Stored data entries:
*** Block opens ***

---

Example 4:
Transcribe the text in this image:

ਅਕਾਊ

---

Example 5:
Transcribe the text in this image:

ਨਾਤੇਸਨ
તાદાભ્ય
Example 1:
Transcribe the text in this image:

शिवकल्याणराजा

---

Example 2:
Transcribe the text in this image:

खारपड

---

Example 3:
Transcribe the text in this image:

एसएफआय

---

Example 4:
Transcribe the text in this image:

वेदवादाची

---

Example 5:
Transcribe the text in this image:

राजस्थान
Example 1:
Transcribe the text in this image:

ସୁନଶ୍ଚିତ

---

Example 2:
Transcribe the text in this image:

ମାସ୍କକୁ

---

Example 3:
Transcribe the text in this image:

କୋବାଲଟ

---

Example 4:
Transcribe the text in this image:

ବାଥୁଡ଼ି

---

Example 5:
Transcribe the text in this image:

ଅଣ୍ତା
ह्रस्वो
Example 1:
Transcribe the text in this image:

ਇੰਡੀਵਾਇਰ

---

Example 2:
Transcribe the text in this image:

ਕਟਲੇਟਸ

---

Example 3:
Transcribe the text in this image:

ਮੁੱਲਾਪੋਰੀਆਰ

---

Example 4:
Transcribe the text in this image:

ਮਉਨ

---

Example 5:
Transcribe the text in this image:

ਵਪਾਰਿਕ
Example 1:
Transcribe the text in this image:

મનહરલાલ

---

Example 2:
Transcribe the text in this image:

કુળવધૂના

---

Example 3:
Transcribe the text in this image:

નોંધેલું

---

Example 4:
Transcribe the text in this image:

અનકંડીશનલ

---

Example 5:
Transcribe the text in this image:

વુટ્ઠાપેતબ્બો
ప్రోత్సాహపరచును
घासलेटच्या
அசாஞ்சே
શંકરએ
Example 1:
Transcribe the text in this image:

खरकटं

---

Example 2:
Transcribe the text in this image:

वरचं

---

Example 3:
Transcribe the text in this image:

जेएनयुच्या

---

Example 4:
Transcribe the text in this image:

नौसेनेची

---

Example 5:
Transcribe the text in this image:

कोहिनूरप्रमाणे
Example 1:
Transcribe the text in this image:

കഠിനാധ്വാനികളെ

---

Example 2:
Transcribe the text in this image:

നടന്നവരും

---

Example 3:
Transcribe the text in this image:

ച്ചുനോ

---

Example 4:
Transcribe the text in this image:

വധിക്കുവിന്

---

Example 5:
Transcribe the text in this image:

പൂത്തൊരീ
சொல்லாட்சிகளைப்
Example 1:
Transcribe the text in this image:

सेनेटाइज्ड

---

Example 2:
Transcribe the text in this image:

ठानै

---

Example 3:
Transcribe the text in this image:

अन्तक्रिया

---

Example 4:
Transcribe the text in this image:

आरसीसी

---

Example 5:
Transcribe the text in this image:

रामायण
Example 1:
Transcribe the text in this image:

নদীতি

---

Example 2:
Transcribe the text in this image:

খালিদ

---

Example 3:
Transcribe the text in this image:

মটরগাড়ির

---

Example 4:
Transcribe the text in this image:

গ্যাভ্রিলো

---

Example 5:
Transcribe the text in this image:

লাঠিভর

*** Block closes ***

• AIM OF THE EXERCISE:
The answer is the full set of records, printed exactly as given.

• EXERCISE RESPONSE:
---

Example 4:
Transcribe the text in this image:

ਅਕਾਊ

---

Example 5:
Transcribe the text in this image:

ਨਾਤੇਸਨ
તાદાભ્ય
Example 1:
Transcribe the text in this image:

शिवकल्याणराजा

---

Example 2:
Transcribe the text in this image:

खारपड

---

Example 3:
Transcribe the text in this image:

एसएफआय

---

Example 4:
Transcribe the text in this image:

वेदवादाची

---

Example 5:
Transcribe the text in this image:

राजस्थान
Example 1:
Transcribe the text in this image:

ସୁନଶ୍ଚିତ

---

Example 2:
Transcribe the text in this image:

ମାସ୍କକୁ

---

Example 3:
Transcribe the text in this image:

କୋବାଲଟ

---

Example 4:
Transcribe the text in this image:

ବାଥୁଡ଼ି

---

Example 5:
Transcribe the text in this image:

ଅଣ୍ତା
ह्रस्वो
Example 1:
Transcribe the text in this image:

ਇੰਡੀਵਾਇਰ

---

Example 2:
Transcribe the text in this image:

ਕਟਲੇਟਸ

---

Example 3:
Transcribe the text in this image:

ਮੁੱਲਾਪੋਰੀਆਰ

---

Example 4:
Transcribe the text in this image:

ਮਉਨ

---

Example 5:
Transcribe the text in this image:

ਵਪਾਰਿਕ
Example 1:
Transcribe the text in this image:

મનહરલાલ

---

Example 2:
Transcribe the text in this image:

કુળવધૂના

---

Example 3:
Transcribe the text in this image:

નોંધેલું

---

Example 4:
Transcribe the text in this image:

અનકંડીશનલ

---

Example 5:
Transcribe the text in this image:

વુટ્ઠાપેતબ્બો
ప్రోత్సాహపరచును
घासलेटच्या
அசாஞ்சே
શંકરએ
Example 1:
Transcribe the text in this image:

खरकटं

---

Example 2:
Transcribe the text in this image:

वरचं

---

Example 3:
Transcribe the text in this image:

जेएनयुच्या

---

Example 4:
Transcribe the text in this image:

नौसेनेची

---

Example 5:
Transcribe the text in this image:

कोहिनूरप्रमाणे
Example 1:
Transcribe the text in this image:

കഠിനാധ്വാനികളെ

---

Example 2:
Transcribe the text in this image:

നടന്നവരും

---

Example 3:
Transcribe the text in this image:

ച്ചുനോ

---

Example 4:
Transcribe the text in this image:

വധിക്കുവിന്

---

Example 5:
Transcribe the text in this image:

പൂത്തൊരീ
சொல்லாட்சிகளைப்
Example 1:
Transcribe the text in this image:

सेनेटाइज्ड

---

Example 2:
Transcribe the text in this image:

ठानै

---

Example 3:
Transcribe the text in this image:

अन्तक्रिया

---

Example 4:
Transcribe the text in this image:

आरसीसी

---

Example 5:
Transcribe the text in this image:

रामायण
Example 1:
Transcribe the text in this image:

নদীতি

---

Example 2:
Transcribe the text in this image:

খালিদ

---

Example 3:
Transcribe the text in this image:

মটরগাড়ির

---

Example 4:
Transcribe the text in this image:

গ্যাভ্রিলো

---

Example 5:
Transcribe the text in this image:

লাঠিভর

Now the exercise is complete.